Just off to unintall Xobni (again)…

Paying tax the fun way!

Wednesday, July 2nd, 2008

Well, not exactly. While the UK’s beloved HMRC (Her Majesty’s Revenue and Customs) has come a long way with its online services, they seemed to have stopped short of providing a good user experience.

The problem appears to be that us technologists are very enthusiastic about deciding exactly what constitutes a user error, and punishing transgressors appropriately for them. So, for example, let’s consider the following example: 

Error message repremanding user for failing to make a choice when only one option is displayed

Users do this all the time. There is no choice to be made and the empty radio button does not provide an adequate visual cue that something needs to be done. The Next button was enabled, so being as bad a user as the next when it isn’t my own design I clicked on it and received the ticking-off you see above. I find it very hard to believe that it is really necessary to force the user to make a selection, but disabling the Next button would be an obvious alternative to dealing with a user error. That would require client-side scripting but an equally acceptable alternative would be to select the first item listed by default. But the biggest failing is the lack of empathy that designer of this interaction is suffering from. How does he or she think the customer (taxpayers are customers, right?) is going to react to receiving an error message that appears to deliberately intended to cause frustration?

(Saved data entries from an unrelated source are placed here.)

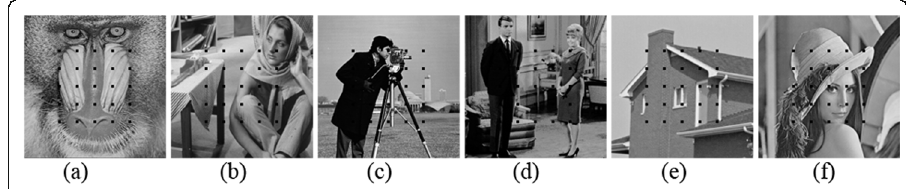
Fig. 7 Six images damaged by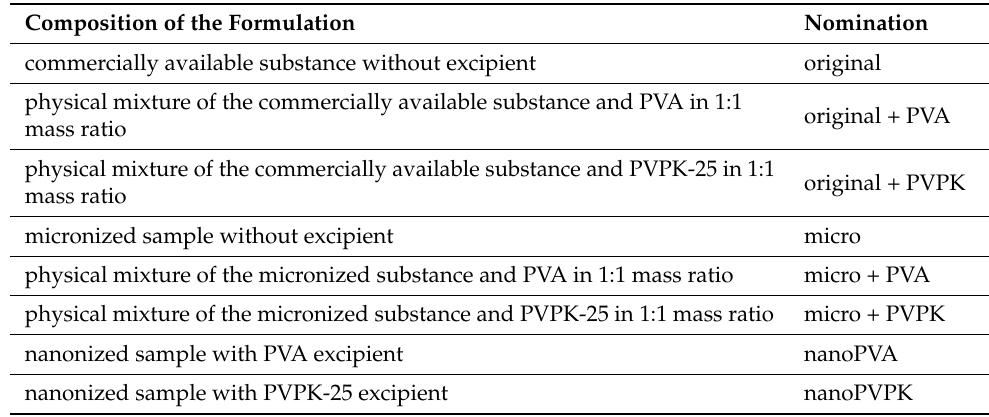
Table 1. Composition of the investigated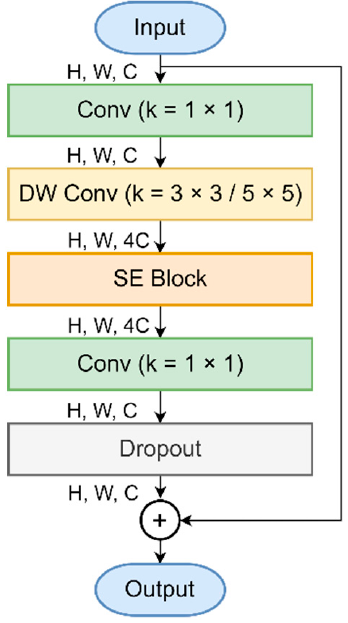
Figure 5. Structure of MBConv block.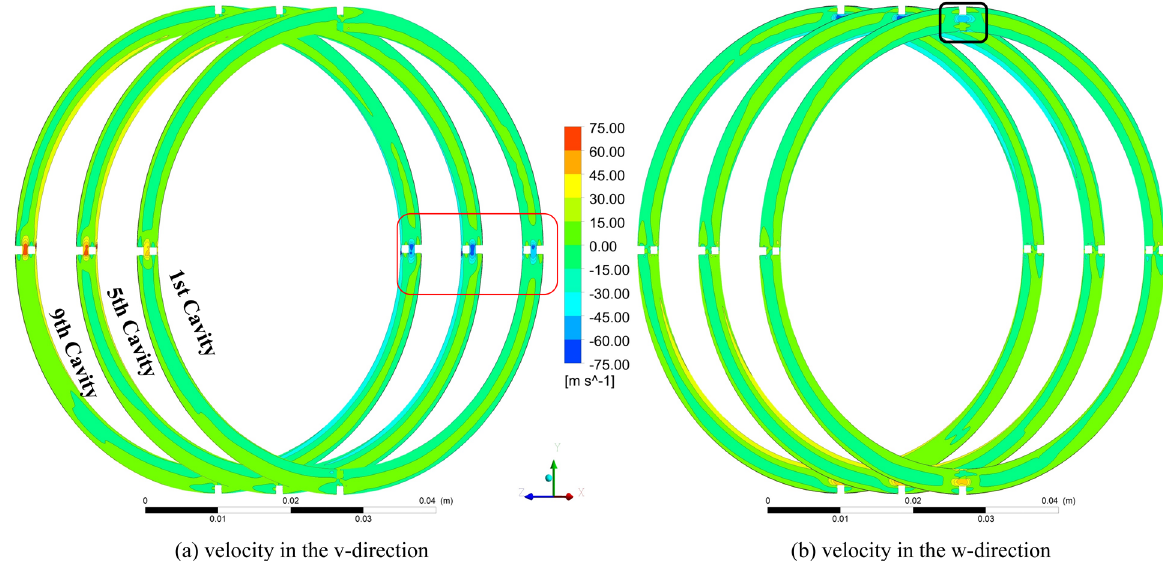
Figure 13. Circumferential direction velocity isopleth diagram in the first, fifth, and ninth cavities ( ω = 5000 rpm, Ω = 300 Hz).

But there’s more. On the same site, but in a different form, users are required to enter the cash equivalent for tax purposes of a company-supplied car. For this purpose, they are invited to visit a web page that does the calcuation and then to enter the result into the form. It’s a bit clunky, but that is not the only problem. Here is the calculator result:

Page showing cash equivalent of car with a comma as the thousands separator

Notice the comma pound sign and the comma? Trying to copy and paste these figures – from the tool that HMRC recommends – causes a message like this:

Error message stating that the input field must be numeric (it contains a comma output by the calulator)

The really galling thing here is that it is very much easier to write code to ignore unwanted commas than it is to complain about it and force users to put it right. And that really is the smoking gun in most of the empathy-deficient cases I see: the designer has become fixated on handling the error rather than working around it in the interests of good user experience. Sigh.